Several factors drove this shift:
- Uneconomical returns: Significant investment in internal platforms often failed to deliver promised competitive advantages, with industry reports indicating very high failure rates for in-house AI pilots
- The catch-up problem: Internal teams cannot match the pace of improvement from OpenAI, Anthropic, and Google, who release better models regularly
- Integration overhead: Enterprises discovered that substantial AI development resources are consumed by connecting systems and managing APIs - work that commercial platforms now handle more efficiently
How does Microsoft reconcile this advice with its own business model?
Microsoft has executed a strategic pivot from exclusivity to infrastructure agnosticism. Rather than advocating for a single proprietary solution, the company now positions Azure as the "universal AI factory" where enterprises can run models from multiple vendors.
Microsoft has maintained its partnership with OpenAI while positioning Azure as a platform that supports models from Google, Meta, Mistral, and others through Azure AI Studio and Foundry. This model-agnostic approach allows Microsoft to capture value across the entire stack - infrastructure, models, and applications - regardless of which specific AI solutions customers choose.

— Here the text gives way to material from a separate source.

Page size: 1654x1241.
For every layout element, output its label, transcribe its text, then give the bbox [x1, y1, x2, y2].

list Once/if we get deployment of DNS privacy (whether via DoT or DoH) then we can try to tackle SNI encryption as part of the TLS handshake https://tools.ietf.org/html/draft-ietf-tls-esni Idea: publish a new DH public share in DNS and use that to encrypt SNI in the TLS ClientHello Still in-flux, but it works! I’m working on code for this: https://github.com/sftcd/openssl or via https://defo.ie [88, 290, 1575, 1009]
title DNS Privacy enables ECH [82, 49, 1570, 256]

The economic logic is straightforward: model training and high-frequency inference are compute-intensive, and owning that infrastructure lets Microsoft capture a significant share of the value chain across multiple AI solutions.
What practical path forward do these conflicting signals suggest?
The emerging consensus points toward a hybrid approach that combines internal capabilities with external solutions. The critical distinction is owning the learning loop, not necessarily building the base model.
Industry analysis suggests companies should treat underlying models as flexible, swappable commodities while ensuring their proprietary data, context, and processes feed into a customized system that captures institutional knowledge. This aligns with the growing shift toward AI agents - task-specific systems that orchestrate multiple models rather than depending on any single one.
For regulated industries, open-weight models (like Llama or Qwen) deployed in private clouds address the auditability requirements that "black box" APIs cannot satisfy - preserving data sovereignty while avoiding the full cost of ground-up model development.